- centrobrasilnoclima
The Amazon deforestation, in 2019

Deforestation in the Amazon from August 2018 to June 2019 increased by 29.5%, from 7536 km2 to 9765 km2. An increase from 2018 was already forecast from August to December 2018. Electoral years are likely to have higher deforestation, and in that particular electoral year, one of the favorite candidates, Jair Bolsonaro, adopted a discourse of blatant incitement against the environmental. Command and control institutions and repeatedly sympathized with those who deforest and the illegal gold miners invading indigenous land, signaling their future impunity.
In the six months following Bolsonaro's inauguration, political incitement has surged. Also, efforts to dismantle institutions such as IBAMA (the Brazilian EPA, previously seriously undermined) and ICMbio(takes care federal preservation) and the IMPE( the Brazilian Spatial Institute that monitors deforestation by satellite). A plethora of norms, decrees, and other legal acts of forest protection have been trashed. Threats and violence against environmental civil servants have escalated. The president himself announced he would prohibit the legal destruction of tractors, mining barges, and other deforestation and pollution equipment. This has created even greater obstacles in the daily fight against deforestation, which, in the case of the Amazon, occurs mainly in undesignated public rain forests but also conservation units. Illegal land grabbers are responsible for most of the deforestation. They occupy, speculate on, and sell them sometimes placing very low-productivity livestock to symbolize the ownership of the appropriated areas, subtracted from the public patrimony.
Analyzing state by state, the hardest hit, as it has been happening for years, is in Pará with 3862 km2 deforested, an increase of 42% over the previous year. In relative terms, the highest percentages of the increase occurred in Roraima and Acre, respectively 216% and 55%. Deforestation in Pará, although in absolute terms, is the highest, with a 41% increase over last year is still 56% below this 2004 peak.
The case of Amazonas is noteworthy because it is still a carbon-negative state (together with Amapá and Roraima).
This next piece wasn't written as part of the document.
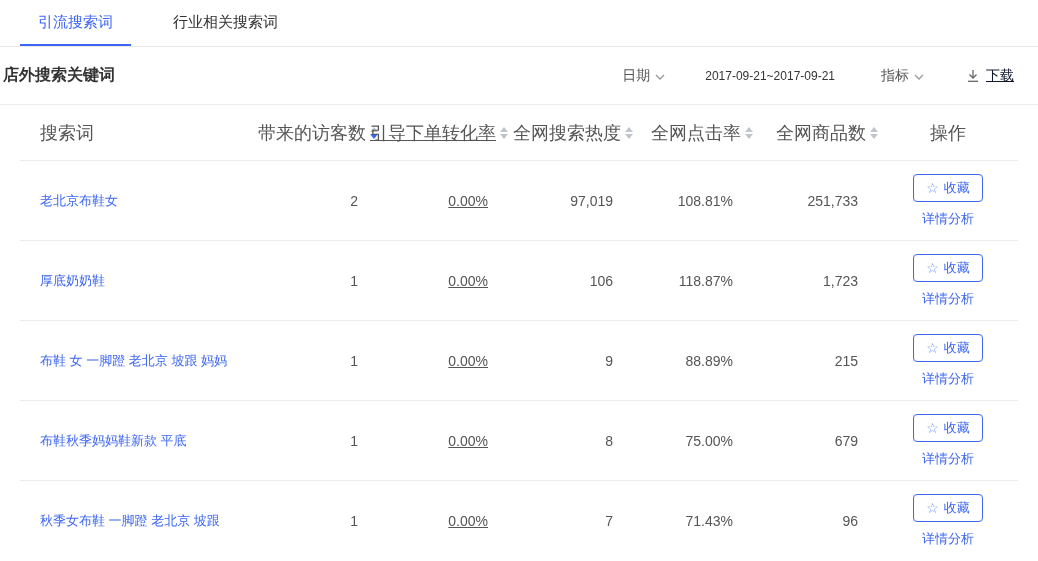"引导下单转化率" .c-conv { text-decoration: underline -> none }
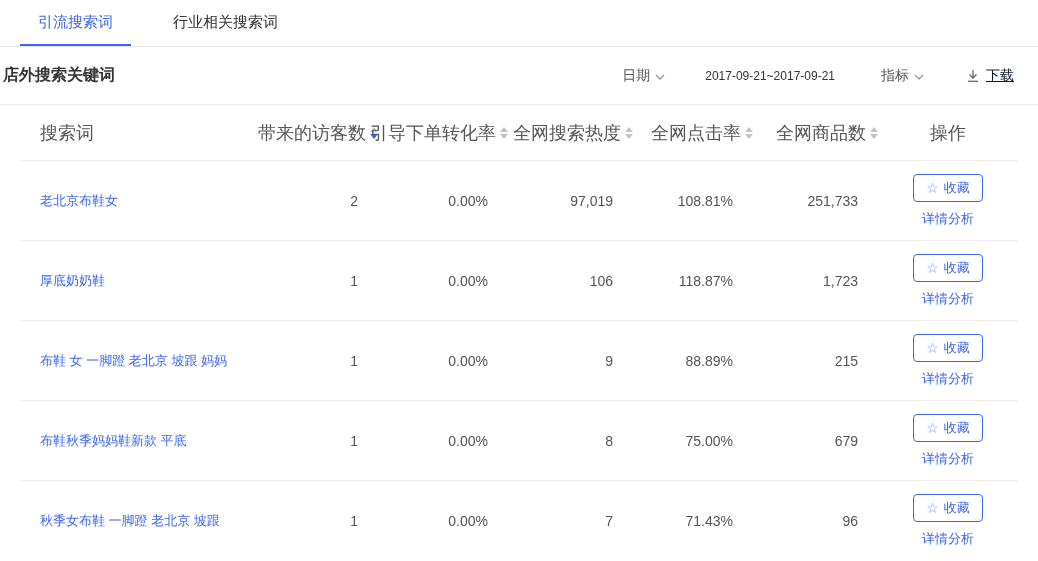"厚底奶奶鞋" div.td { html: <div><a>厚底奶奶鞋</a></div> -> none }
Nevertheless, now, deforestation is taking place at high speed and intensity. It already reaches 1421 km2 in an increase of 36% compared to last year and 15% compared to the year of the highest deforestation in the Amazon, this century, 2004.
Deforestation in the Amazon is mainly in the south and linked to banditry and trafficking, including narco-terrorists coming from neighboring Colombia.
The state of Amapá, besides being the one with the lowest deforestation, in absolute terms: only 8 km2, is also one of the three in which deforestation decreased in this period: a 67% decrease compared to 2018 and 83% compared to 2004. In Maranhão there was also a reduction of deforestation at 15% compared to last year and 72% compared to 2004.
The case of Rondônia is curious because its governor, along with that of Acre and Roraima, forms the trio most in tune with the Bolsonaro government but, unlike the other two states, in Rondônia, the PRODES figures show a reduction in deforestation of 5 % and 68% compared to 2004. In absolute terms, the decreasing order in deforested volume, in 2019, among the Amazon states Pará, Mato Grosso (where there is intense legal deforestation), Amazonas, Roraima, Acre, Roraima, Maranhão, Tocantins, and Amapá.